Juliana Choquette-Lelarge is based in Quebec in Canada, and holds a bachelor’s degree in theatrical studies and sociology, as well as a certificate in creative writing.

‘Resilience’

“Myanmar is a fascinating country. While living there in 2018, working as an assistant on a
research project on the military junta, I came across so many wonders, curiosities and unique
cultural gems that I couldn’t help but fall in love with this country and its people. Stuck between
a heavy recent history, plagued by conflict and authoritarianism, and a still-so-uncertain future,
Myanmar’s society has shaped itself around a very structuring principle: resilience.

Because of the hardships so many endured and the necessity to, well, keep on living, the general population acquired a sense of tenacity, a profound wish to maintain active communal life in the midst of an endemic climate of violence. Despite enduring rampant sexism (even though feminist movements are on the rise!), women, particularly, remain crucial keepers of peaceful coexistence in domestic life but also in social and civil life.

This comic is an attempt to cast light on the strength of those women I encountered and to reflect on the symbolic importance of the market as a feminine place of belonging (and coincidentally – or not so much – one of the most important physical spaces in Myanmar society).
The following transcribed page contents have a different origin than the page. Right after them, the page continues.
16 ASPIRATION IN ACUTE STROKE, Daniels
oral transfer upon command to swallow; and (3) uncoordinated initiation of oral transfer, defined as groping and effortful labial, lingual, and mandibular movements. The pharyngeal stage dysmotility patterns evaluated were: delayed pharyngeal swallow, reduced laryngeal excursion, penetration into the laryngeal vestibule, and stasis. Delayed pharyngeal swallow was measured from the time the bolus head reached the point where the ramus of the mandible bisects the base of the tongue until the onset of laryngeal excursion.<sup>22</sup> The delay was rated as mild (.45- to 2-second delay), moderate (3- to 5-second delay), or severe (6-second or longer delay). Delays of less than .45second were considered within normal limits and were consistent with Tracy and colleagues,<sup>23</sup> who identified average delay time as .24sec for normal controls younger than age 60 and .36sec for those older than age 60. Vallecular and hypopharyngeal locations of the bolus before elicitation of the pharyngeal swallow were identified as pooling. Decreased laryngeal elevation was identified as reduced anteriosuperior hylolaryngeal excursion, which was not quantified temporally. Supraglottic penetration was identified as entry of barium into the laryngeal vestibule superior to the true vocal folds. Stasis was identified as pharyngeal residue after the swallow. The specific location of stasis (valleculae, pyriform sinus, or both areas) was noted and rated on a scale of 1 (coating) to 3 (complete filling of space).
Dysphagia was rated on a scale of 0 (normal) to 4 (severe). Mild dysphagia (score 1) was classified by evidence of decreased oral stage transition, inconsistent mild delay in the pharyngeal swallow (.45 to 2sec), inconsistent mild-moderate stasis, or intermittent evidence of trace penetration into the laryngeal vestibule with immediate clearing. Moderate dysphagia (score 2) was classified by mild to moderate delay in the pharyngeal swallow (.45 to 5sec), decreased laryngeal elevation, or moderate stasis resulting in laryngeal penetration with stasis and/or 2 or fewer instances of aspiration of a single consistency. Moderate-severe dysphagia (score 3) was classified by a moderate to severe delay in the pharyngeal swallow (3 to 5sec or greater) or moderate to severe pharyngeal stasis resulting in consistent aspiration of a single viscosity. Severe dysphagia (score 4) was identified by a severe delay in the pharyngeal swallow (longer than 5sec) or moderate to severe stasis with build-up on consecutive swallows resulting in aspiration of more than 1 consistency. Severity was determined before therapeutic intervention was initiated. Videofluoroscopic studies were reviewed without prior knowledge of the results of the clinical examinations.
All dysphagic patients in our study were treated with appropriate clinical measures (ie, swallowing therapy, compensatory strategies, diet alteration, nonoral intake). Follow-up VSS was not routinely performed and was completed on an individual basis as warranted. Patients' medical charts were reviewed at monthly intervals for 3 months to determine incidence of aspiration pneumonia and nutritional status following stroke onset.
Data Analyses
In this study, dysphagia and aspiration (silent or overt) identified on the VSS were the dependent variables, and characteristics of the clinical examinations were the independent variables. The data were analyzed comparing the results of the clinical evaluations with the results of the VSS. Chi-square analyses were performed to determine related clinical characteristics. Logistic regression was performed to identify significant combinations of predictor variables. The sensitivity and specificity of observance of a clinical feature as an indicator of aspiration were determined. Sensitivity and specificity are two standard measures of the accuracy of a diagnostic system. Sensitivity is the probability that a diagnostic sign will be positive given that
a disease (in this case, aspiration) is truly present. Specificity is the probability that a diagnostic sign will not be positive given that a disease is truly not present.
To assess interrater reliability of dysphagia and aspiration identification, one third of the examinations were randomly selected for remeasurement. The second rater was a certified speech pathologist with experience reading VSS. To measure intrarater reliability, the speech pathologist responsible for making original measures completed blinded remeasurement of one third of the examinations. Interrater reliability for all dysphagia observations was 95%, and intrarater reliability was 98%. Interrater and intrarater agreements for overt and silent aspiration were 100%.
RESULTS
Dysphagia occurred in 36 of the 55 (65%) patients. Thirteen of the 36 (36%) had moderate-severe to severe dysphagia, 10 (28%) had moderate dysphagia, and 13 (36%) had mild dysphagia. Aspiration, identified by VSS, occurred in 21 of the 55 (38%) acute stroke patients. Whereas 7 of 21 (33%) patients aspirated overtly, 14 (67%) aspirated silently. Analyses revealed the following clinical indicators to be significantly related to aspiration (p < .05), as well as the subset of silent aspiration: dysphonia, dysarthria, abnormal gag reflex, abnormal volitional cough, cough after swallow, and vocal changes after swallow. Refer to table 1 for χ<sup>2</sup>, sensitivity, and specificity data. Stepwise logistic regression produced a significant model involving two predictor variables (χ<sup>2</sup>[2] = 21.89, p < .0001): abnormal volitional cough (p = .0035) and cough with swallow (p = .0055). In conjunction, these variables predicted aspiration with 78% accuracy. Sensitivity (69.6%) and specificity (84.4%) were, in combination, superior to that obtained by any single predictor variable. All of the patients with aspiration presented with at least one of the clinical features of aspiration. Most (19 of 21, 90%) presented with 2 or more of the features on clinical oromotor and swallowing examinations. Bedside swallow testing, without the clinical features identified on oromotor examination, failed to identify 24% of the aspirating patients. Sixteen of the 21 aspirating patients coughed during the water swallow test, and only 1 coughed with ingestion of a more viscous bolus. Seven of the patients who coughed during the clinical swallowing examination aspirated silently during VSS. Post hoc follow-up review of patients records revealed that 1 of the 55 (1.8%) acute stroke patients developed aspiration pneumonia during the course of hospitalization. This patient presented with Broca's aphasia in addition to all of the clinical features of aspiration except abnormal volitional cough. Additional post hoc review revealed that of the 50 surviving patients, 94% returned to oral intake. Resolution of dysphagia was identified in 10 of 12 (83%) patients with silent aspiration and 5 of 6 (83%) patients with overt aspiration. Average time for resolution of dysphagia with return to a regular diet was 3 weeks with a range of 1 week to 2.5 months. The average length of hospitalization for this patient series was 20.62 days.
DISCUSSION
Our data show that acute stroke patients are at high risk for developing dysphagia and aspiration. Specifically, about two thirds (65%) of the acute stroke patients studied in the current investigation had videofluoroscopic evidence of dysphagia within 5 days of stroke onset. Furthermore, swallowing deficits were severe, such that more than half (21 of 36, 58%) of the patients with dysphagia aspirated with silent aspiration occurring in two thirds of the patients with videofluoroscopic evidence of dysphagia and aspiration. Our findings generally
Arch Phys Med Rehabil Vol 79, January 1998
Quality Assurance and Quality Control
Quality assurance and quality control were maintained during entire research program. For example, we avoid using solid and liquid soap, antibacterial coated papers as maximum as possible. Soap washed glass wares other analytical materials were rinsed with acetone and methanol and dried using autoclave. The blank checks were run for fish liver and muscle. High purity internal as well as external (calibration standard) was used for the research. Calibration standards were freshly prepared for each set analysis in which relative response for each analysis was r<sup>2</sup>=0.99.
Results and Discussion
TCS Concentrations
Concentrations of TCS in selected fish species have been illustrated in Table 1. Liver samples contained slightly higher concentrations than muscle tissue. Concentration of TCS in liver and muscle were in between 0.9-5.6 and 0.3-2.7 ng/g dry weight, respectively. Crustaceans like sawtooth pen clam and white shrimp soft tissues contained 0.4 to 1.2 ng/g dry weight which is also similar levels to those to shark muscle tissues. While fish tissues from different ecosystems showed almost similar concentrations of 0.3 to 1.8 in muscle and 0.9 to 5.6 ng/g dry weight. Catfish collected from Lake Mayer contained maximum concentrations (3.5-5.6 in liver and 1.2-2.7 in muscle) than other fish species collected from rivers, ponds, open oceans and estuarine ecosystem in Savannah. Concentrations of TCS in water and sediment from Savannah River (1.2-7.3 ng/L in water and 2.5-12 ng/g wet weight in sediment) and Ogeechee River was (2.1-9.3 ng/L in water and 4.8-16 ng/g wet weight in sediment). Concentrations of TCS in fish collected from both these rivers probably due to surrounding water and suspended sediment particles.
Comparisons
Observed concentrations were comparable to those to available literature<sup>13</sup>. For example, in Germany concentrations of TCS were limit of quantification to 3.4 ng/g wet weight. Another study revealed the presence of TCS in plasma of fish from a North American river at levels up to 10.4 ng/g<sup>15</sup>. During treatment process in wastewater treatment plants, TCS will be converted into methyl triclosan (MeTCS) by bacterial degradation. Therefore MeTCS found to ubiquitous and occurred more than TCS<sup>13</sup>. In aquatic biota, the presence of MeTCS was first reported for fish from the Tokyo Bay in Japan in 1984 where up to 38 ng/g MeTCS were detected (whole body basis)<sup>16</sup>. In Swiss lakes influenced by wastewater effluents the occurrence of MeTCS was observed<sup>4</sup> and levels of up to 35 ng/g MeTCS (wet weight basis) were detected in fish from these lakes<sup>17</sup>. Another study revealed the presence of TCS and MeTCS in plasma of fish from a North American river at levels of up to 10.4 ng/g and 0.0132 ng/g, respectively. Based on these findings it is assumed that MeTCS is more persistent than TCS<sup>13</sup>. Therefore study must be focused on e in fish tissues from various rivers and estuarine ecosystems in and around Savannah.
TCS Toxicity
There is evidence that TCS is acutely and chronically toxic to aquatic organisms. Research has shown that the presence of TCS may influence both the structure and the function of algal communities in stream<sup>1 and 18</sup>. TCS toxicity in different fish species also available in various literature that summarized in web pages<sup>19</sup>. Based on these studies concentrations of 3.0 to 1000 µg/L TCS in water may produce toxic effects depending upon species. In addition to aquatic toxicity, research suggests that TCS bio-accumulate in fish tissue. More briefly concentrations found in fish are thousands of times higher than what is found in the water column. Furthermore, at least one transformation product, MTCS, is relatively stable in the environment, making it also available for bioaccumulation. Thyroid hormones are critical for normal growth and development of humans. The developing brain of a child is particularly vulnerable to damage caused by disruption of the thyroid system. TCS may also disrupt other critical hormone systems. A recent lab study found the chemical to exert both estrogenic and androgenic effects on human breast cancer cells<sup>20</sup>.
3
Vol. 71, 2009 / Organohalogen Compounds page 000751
It is a way to document social practices but mostly, to honour Burmese resilience against the adversities that left a discrete but palpable mark in every part of people’s daily life. I chose to include myself in the comic to acknowledge my place as an observer from the outside, to humbly recognise my inability to fully understand the practices and norms but also to illustrate the immense generosity and openness that the people of Myanmar has shown toward me as a foreigner.”